5 responses

  1. Philipp Hancke
    November 1, 2013

    I do wonder if Cisco is going to pay any _additional_ money for this…

    There is a reaction from Google: http://www.ietf.org/mail-archive/web/rtcweb/current/msg09338.html — note the careful wording which shows years of experience at the IETF court.

  2. Lawrence Byrd
    November 1, 2013

    Goodness, Chris, what do you really think?! Of course Cisco is protecting it’ turf and looking to expand its business by trying to ensure that standards are aligned with its own existing and future products. What large company is not doing this, including Google and others starting with ‘G’?! Are you leaving the evil corporate world and going native (or to put it in the terms of your article – what on earth were you ingesting in Portland just recently :))? There is nothing unexpected here – Cisco has a large product commitment to H.264 and wants it to be the WebRTC MTI video codec which will greatly simplify integration with their many products while not requiring them to start supporting Google’s codecs and future directions. Makes perfect evil business sense.

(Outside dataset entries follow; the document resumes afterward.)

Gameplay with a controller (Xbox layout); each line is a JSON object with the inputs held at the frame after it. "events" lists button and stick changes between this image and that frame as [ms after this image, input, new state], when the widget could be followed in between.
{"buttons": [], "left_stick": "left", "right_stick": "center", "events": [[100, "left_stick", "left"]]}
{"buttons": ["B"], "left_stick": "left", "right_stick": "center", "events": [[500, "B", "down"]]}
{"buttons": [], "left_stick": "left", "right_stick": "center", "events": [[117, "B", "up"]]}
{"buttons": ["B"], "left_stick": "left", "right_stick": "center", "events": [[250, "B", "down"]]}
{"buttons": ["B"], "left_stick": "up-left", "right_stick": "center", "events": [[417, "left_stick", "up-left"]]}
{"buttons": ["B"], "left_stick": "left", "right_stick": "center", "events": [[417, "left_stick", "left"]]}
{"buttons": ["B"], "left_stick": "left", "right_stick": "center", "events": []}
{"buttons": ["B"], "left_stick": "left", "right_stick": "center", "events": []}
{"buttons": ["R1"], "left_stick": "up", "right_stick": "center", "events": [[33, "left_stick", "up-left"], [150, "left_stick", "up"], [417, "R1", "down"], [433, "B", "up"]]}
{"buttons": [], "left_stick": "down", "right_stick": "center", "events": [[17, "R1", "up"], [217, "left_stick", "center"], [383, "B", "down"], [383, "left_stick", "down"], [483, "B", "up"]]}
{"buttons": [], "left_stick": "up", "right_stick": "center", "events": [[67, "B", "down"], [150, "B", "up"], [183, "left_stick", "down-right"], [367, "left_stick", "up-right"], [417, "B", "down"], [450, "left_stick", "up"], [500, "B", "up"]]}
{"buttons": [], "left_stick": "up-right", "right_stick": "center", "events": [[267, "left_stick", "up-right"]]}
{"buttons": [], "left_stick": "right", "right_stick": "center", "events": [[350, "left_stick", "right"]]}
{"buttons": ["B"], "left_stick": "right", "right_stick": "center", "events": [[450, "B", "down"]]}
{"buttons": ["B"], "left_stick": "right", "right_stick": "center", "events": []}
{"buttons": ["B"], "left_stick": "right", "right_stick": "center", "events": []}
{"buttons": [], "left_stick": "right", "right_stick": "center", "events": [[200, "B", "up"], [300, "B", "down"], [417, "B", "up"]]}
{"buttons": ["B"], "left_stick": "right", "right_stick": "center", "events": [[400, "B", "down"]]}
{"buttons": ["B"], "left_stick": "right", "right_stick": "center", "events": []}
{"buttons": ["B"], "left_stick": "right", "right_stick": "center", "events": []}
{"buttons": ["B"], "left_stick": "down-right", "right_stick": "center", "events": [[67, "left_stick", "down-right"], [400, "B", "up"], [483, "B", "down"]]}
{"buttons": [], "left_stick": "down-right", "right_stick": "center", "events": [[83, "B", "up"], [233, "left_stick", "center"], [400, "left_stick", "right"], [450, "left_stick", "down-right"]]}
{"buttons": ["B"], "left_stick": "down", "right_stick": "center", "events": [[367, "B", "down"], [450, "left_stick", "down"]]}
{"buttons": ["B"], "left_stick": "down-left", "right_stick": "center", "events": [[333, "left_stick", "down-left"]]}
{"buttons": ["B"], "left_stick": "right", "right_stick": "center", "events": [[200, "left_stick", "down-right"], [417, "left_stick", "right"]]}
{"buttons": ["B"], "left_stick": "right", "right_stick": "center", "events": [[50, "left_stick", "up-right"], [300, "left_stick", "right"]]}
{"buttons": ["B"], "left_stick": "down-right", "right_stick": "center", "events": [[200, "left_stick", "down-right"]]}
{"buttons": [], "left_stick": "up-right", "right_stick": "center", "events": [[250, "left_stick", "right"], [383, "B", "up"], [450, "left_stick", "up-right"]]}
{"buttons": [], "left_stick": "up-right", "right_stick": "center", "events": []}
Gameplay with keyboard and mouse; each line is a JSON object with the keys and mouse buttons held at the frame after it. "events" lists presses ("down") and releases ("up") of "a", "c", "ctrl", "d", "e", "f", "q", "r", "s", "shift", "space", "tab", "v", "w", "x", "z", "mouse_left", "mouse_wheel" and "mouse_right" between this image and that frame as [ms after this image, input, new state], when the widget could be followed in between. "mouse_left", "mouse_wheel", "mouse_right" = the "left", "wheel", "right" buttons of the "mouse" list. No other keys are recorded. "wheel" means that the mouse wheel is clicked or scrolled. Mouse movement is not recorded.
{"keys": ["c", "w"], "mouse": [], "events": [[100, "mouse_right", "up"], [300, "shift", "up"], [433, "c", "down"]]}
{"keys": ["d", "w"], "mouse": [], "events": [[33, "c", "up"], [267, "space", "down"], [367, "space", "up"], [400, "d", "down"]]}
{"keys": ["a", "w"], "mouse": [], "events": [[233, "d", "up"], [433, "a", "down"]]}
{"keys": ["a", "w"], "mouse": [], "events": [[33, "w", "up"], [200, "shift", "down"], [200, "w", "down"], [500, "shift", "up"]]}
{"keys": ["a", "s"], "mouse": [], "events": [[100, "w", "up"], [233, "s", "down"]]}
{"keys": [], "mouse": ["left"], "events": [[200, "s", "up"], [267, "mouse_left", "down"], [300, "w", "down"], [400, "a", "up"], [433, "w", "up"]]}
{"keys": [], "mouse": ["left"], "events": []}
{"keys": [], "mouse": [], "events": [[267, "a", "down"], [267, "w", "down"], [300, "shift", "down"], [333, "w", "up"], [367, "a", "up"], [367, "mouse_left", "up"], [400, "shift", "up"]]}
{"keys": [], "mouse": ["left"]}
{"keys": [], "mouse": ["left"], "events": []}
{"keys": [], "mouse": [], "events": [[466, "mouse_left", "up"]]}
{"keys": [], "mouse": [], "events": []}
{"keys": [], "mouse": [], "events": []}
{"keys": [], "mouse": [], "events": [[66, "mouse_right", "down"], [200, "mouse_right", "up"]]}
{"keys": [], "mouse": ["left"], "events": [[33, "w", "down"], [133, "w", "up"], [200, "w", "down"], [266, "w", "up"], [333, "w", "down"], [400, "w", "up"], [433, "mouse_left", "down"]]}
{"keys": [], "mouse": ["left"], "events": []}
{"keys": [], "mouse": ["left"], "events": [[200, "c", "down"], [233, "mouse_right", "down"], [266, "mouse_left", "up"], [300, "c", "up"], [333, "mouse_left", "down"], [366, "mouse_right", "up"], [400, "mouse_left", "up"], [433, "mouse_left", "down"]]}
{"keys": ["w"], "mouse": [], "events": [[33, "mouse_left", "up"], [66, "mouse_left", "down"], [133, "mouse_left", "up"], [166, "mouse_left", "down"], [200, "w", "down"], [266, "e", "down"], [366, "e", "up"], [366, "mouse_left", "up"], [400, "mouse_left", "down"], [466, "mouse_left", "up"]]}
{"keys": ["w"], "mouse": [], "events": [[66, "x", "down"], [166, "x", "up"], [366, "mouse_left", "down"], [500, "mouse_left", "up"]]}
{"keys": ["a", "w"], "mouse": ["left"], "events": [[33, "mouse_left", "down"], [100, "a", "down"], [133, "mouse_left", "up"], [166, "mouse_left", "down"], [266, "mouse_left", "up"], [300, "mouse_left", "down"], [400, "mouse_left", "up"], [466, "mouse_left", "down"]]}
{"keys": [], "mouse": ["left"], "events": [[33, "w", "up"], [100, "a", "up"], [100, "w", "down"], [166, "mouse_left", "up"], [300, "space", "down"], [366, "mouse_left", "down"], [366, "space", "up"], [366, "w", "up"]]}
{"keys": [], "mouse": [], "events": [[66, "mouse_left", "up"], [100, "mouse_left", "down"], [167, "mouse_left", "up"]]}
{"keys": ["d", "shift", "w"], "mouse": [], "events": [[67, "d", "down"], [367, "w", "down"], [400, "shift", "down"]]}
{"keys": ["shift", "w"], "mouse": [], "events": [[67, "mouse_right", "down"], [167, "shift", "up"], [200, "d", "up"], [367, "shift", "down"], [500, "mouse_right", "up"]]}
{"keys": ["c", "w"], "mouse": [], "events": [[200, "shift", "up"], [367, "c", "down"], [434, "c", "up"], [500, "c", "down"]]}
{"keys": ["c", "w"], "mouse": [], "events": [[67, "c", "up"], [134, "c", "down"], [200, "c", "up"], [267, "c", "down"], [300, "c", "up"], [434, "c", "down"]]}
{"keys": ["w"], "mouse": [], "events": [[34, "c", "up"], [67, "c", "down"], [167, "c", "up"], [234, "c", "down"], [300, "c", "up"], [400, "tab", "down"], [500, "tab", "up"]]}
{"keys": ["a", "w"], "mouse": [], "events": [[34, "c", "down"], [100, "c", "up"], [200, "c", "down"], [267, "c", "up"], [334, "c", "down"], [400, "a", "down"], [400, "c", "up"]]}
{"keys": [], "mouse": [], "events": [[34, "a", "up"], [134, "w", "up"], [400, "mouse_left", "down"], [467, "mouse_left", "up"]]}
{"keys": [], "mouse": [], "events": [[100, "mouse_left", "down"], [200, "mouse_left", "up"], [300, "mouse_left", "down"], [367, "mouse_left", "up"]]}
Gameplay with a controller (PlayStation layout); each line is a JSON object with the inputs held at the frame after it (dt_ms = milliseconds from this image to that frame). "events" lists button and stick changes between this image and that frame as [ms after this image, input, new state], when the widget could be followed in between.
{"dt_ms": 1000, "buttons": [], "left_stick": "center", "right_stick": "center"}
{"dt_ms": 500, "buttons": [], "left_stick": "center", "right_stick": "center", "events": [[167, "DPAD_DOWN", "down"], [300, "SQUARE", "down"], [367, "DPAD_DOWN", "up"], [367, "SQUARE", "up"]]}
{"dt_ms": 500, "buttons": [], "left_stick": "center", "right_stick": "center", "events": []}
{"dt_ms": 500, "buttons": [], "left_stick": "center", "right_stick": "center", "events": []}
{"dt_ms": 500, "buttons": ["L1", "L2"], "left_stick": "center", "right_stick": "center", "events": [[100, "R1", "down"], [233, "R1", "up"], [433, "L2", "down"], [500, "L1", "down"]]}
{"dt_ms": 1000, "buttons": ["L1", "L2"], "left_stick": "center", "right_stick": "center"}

H.265, VP9, Daala if it is to be believed, are all in the future and await much later IETF decisions, plus once H.264 or VP8 is in there as a core “lowest-common-denominator” MTI it will probably stay there for a long while as other add-on “choices” are added by different vendors. I am not usually a Cisco apologist, and personally I like the VP8/VP9 plan, but I think their announcement clearly shows that they consider WebRTC to be very important, and they therefore want H.264 to be a WebRTC MTI video codec – yes, for all their own obvious evil business reasons.

  3. song zheng
    November 6, 2013

    Great Analogy. To be fair though, Cisco took the first step in the right direction. If they took a few more steps in the right direction they’ll be running full speed toward awesome: http://www.tokbox.com/blog/is-webrtc-ready-for-h-264/

  4. Brett
    November 7, 2013

    While I generally agree with what you’re saying, you have an air of ‘anger’ about it. I agree with Lawrence that this is just a business move … i don’t think we need to bow to Cisco in thanks, but just take it for what it is, and it does have the potential to allow ubiquitous interop sooner rather than later. I don’t think it kills VP8/9 either just yet .. agree with that.

    Constructive criticism: For me, when I see 2-3 grammatical or spelling errors in a short blog such as this, it immediately decreases the credibility of the author. Clean it up!